The APEX2 gene encodes APE2, a nuclease related to APE1, the apurinic/apyrimidinic endonuclease acting in base excision repair. Loss of APE2 is lethal in cells with mutated BRCA1 or BRCA2, making APE2 a prime target for homologous recombination-defective cancers. However, because the function of APE2 in DNA repair is poorly understood, it is unclear why BRCA-deficient cells require APE2 for viability. Here we present the genetic interaction profiles of APE2, APE1, and TDP1 deficiency coupled to biochemical and structural dissection of APE2. We conclude that the main role of APE2 is to reverse blocked 3′ DNA ends, problematic lesions that preclude DNA synthesis. Our work also suggests that TOP1 processing of genomic ribonucleotides is the main source of 3′-blocking lesions relevant to APEX2-BRCA1/2 synthetic lethality. The exquisite sensitivity of BRCA-deficient cells to 3′ blocks indicates that they represent a tractable vulnerability in homologous recombination-deficient tumor cells.
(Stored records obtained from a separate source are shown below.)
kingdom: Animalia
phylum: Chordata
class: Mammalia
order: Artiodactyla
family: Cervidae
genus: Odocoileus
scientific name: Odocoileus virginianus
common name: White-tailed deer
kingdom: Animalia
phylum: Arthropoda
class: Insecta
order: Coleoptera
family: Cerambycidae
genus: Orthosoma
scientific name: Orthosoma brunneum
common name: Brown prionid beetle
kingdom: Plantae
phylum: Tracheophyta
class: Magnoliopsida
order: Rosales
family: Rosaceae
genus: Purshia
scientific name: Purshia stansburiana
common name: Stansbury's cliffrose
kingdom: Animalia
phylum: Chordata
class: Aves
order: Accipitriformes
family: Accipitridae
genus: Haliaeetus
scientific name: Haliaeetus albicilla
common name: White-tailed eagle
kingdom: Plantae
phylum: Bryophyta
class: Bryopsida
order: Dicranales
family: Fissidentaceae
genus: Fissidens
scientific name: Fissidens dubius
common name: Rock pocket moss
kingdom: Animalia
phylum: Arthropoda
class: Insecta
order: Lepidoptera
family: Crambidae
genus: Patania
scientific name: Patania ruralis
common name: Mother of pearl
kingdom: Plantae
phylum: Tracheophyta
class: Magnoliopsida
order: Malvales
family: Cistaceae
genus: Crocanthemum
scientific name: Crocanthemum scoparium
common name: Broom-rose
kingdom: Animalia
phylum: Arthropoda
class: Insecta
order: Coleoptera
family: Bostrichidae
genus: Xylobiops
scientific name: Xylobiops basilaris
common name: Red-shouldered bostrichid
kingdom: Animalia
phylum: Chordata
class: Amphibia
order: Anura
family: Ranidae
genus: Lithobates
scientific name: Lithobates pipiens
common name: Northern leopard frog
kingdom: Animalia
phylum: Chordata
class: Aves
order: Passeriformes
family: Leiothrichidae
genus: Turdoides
APEX2基因编码 APE2，这是一种与 APE1 相关的核酸酶，APE1 是一种在碱基切除修复中发挥作用的无嘌呤/无嘧啶核酸内切酶。 APE2 的缺失对于BRCA1或BRCA2突变的细胞来说是致命的，这使得 APE2 成为同源重组缺陷型癌症的主要靶标。然而，由于人们对 APE2 在 DNA 修复中的功能知之甚少，因此尚不清楚为什么 BRCA 缺陷细胞需要 APE2 来维持活力。在这里，我们展示了 APE2、APE1 和 TDP1 缺陷的遗传相互作用概况以及 APE2 的生化和结构解剖。我们得出结论，APE2 的主要作用是逆转 3' DNA 末端阻断，即阻碍 DNA 合成的问题性病变。我们的工作还表明，基因组核糖核苷酸的 TOP1 加工是与APEX2-BRCA1/2合成致死相关的 3' 阻断损伤的主要来源。 BRCA 缺陷细胞对 3' 区块的高度敏感性表明它们代表了同源重组缺陷肿瘤细胞中易于处理的脆弱性。